#### PASSAGE TO READ ####

# Wireless USB adapter for Vista



## rwbrostrom (Mar 20, 2007)

I purchased a Computer with Windows VISTA. Trying to install a Linksys WUSB54GC adapter for internet connection. The adapter has a VISTA driver that I have downloaded to my C drive. I initially installed the adapter using the driver (XP) from the CD that came with the adapter. The adapter worked and I was able to access the internet. When I tried to update the driver to the VISTA version, I got a message that I had to remove old driver before installing new driver. I did, but the new driver won't install - Infact when I saved the driver to my c driver and tried to install it, it said it was a zip file and unzipped to the linksys driver file. Now I can't even reinstall the XP driver. 

Where did I go wrong.


----------



## Compiler (Oct 11, 2006)

Trusted that vista would work.

Not your fault - but vista is very new, and M$ has screwed things up with everyone - making driver development several times harder than those made for XP. This is their DRM crap causing problems for both hardware and software.

#### DATA LINES ####

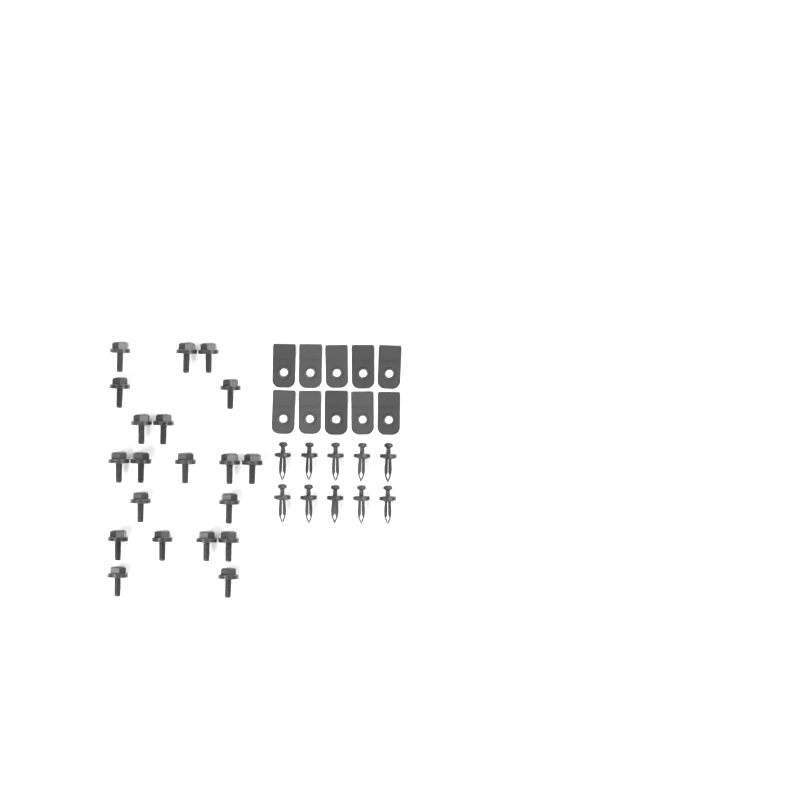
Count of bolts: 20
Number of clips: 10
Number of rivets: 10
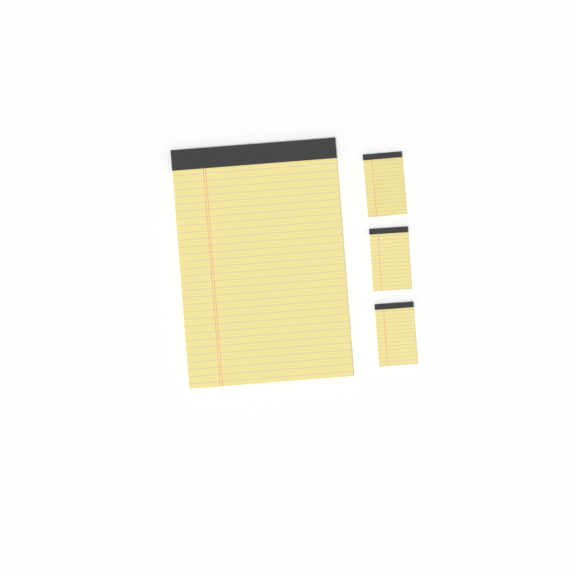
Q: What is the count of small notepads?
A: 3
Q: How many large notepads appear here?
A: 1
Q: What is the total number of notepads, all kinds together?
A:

####

▶ [WORK INSTRUCTIONS]
(A) In the forum thread about the wireless USB adapter for Vista, which driver did the poster use when first installing the adapter?
(B) In the forum thread about the wireless USB adapter for Vista, why does the reply say the poster's trouble is not the poster's fault?
(C) Extend the forum thread about the wireless USB adapter for Vista, picking up after its last post.

▶ [ANSWERS TO THE EXERCISES]
(A) The XP driver from the CD that came with the adapter.

(B) Vista is very new, and Microsoft has made driver development several times harder than it was for XP. The reply blames Microsoft's DRM for causing problems for both hardware and software.

(C)
Try this:
1 - remove the wireless device.
2 - uninstall ANY linksys drivers (vista/xp) anything.
3 - reboot and try again.

In WIN98 days - easy fix was reboot in SAFE MODE - remove device from device manager and it would have to redetected it again.

What does it SAY/do when you try to re-install?


----------



## rwbrostrom (Mar 20, 2007)

It shows that the adapter has been removed. Then I reboot and reinstall. When it tells me to connect the adapter to the USB port a message pops up saying that Windows does not recognize the device.


----------



## Compiler (Oct 11, 2006)

contact the manufacture of the device... they are your best bet.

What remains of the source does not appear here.